Menurut Gadjah Puteh, situasi banjir di Aceh, Sumut, dan Sumbar bukan lagi sekadar kekurangan teknis, tetapi ketiadaan kepemimpinan nasional dalam menilai situasi yang seharusnya telah masuk kategori Darurat Bencana Nasional. Kondisi lapangan menunjukkan warga terisolir selama berhari-hari, akses logistik terputus, dan layanan dasar lumpuh tanpa kepastian kapan bantuan penuh akan tiba.
Gadjah Puteh menyatakan bahwa dengan cakupan kerusakan, jumlah korban terdampak, serta terputusnya jalur vital, status Darurat Bencana Nasional seharusnya sudah ditetapkan sejak hari-hari pertama. Namun keputusan pusat dinilai berlarut-larut hingga berdampak langsung pada keselamatan warga.

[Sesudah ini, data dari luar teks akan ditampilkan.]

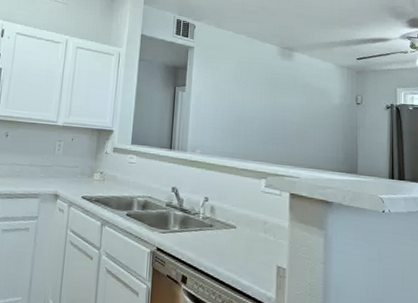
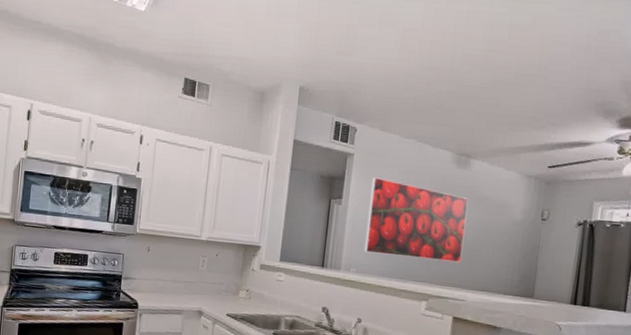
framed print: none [207,67,294,143] -> present [364,177,469,263]

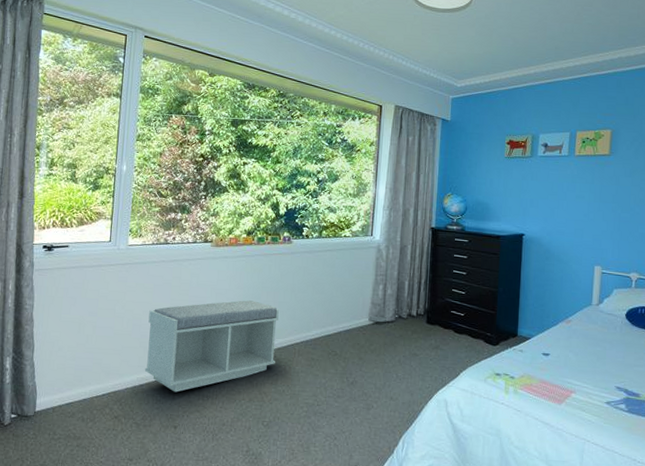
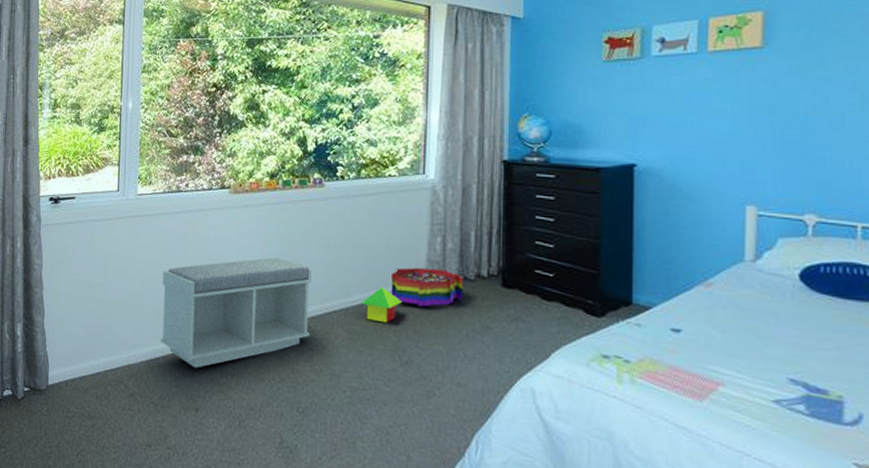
toy house: none [318,323,351,352] -> present [361,286,403,323]
storage bin: none [342,308,398,339] -> present [391,267,463,307]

Situasi ini terlihat jelas pada Aceh Tamiang, wilayah yang menurut Gadjah Puteh menjadi salah satu korban terparah dan memiliki jumlah korban jiwa paling banyak. Bantuan memang mulai berdatangan kemarin, tetapi tidak terkoordinir dengan baik. Banyak pasokan bantuan tidak masuk merata ke seluruh kecamatan dan desa yang terdampak parah.
Sementara itu, pantauan Gadjah Puteh di lapangan menunjukkan bahwa bantuan dan posko hanya menumpuk di pusat-pusat kota, sementara wilayah pelosok desa yang justru paling membutuhkan bantuan darurat masih kekurangan makanan, tenda, obat-obatan, dan layanan medis.

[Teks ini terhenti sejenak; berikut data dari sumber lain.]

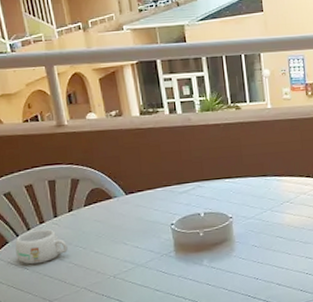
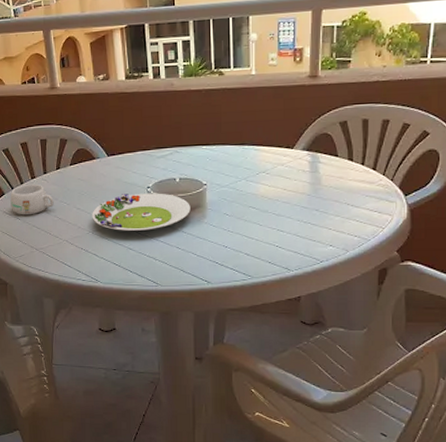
salad plate: none [112,229,218,272] -> present [92,193,191,231]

“Ini bukti bahwa koordinasi penanganan bencana sangat lemah. Desa-desa di pedalaman Aceh Tamiang masih menunggu bantuan yang tak kunjung menjangkau mereka,” tegas pernyataan Gadjah Puteh.
Gadjah Puteh menilai lambannya pemerintah pusat bukan sekadar masalah teknis, tetapi kegagalan membaca urgensi bencana. Di pengungsian, banyak warga bertahan seadanya tanpa penerangan, tanpa suplai makanan yang cukup, dan tanpa layanan kesehatan. Anak-anak dan lansia terpaksa berteduh di pinggir jalan selama berhari-hari.